Verhaftungen wegen Spionage, Hochverrat, Sabotage, Extremismus oder einfach nur Kritik an der Armee nehmen zu, mit der Folge sehr hoher Haftstrafen für die Angeklagten, die oft Opfer von Denunziationen werden.
Gerichtliche Tortur
Für Nadejda Bouïanova begann die Tortur am 31. Januar, als die Begleiterin eines an der Front in der Ukraine vermissten Soldaten, Anastassia Akinchina, 34, sie denunzierte.
Diese Mutter eines siebenjährigen Jungen, der von Frau Bouïanova behandelt wurde, warf dem Kinderarzt vor, ihr in einem privaten Gespräch gesagt zu haben, dass ihr in der Ukraine verschwundener Ehemann „ein legitimes Ziel“ für die ukrainischen Streitkräfte sei und dass „Russland ein legitimes Ziel“ sei ein Aggressorland und griff ukrainische Zivilisten an.
Eine Version, die von Nadejda Bouïanova widerlegt wurde, die Frau Akinchina als „eine Person mit einem instabilen Charakter“ beschrieb, die „nervös und unglücklich“ aus einer Konsultation zur Behandlung des Gerstenkorns ihres Kindes kam.
Nach diesen Anschuldigungen wurde die Kinderärztin sofort entlassen und hatte, wie sie sagt, nur zehn Minuten Zeit, um ihre Sachen zu packen und das Krankenhaus zu verlassen, in dem sie vier Jahre lang gearbeitet hatte.

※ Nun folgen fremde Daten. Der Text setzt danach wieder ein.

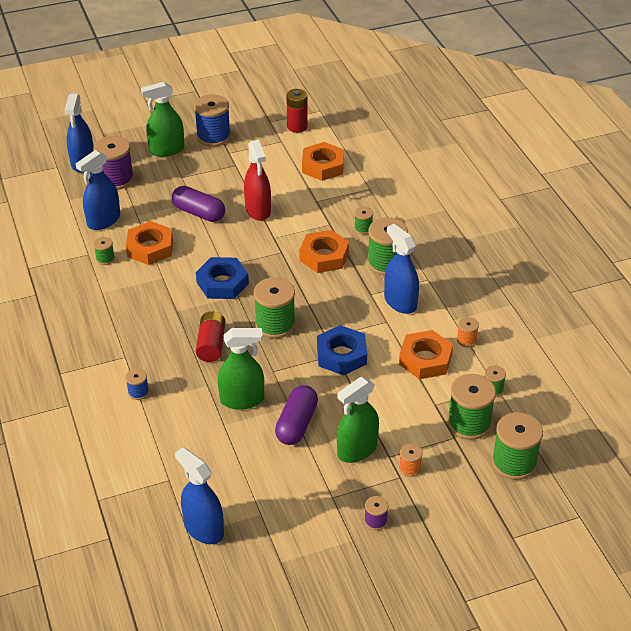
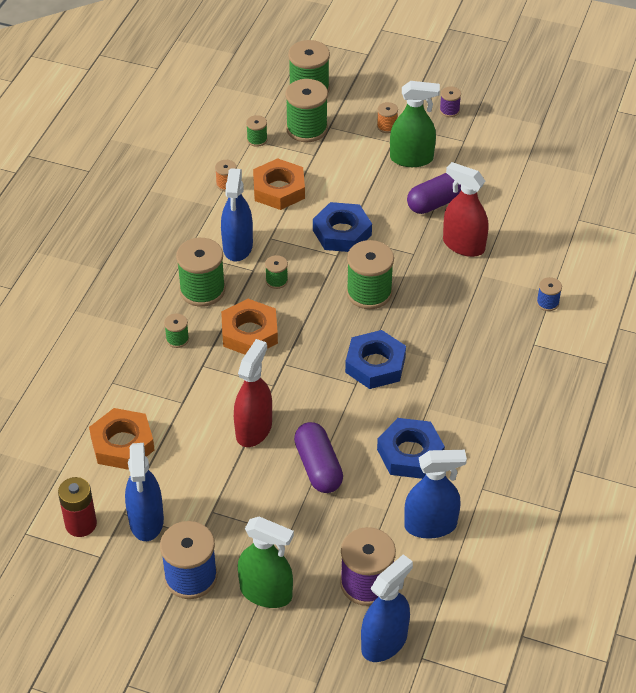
camera: 140 degrees left, 5 degrees up
green spool [93,237,115,265] -> green spool moved to [265,255,288,289]
orange nut [126,221,173,265] -> blue nut [377,418,445,479]
blue spray bottle [175,447,224,544] -> blue spray bottle moved to [125,443,164,541]
red battery [196,311,225,362] -> none
green spray bottle [218,328,264,410] -> red spray bottle [443,162,488,257]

Doch ihr Albtraum war noch lange nicht zu Ende: Im Februar wurde sie angeklagt und im April inhaftiert, weil sie „falsche Informationen“ über die russische Armee verbreitet habe, die angeblich durch „ethnischen Hass“ motiviert gewesen sei.
Nadezhda Buïanova lebt seit dreißig Jahren in Russland, wurde jedoch in Lemberg geboren, einer Großstadt in der Westukraine, die in Russland als Bastion des ukrainischen Nationalismus gilt.
„Welchen Hass könnte ich empfinden? Ich bin mit drei slawischen Völkern verbunden: Russland, Weißrussland, der Ukraine“, verteidigte sich die Kinderärztin letzte Woche vor Gericht, bevor sie in Tränen ausbrach und auf das Fehlen von „Beweisen“ gegen ihn hinwies.
Die Kollegen von Nadezhda Buïanova haben eine Online-Petition zur Unterstützung gestartet. Seine Entlassung wurde im Juli von einem Moskauer Gericht aufgehoben, ohne dass dies Auswirkungen auf das Strafverfahren hatte.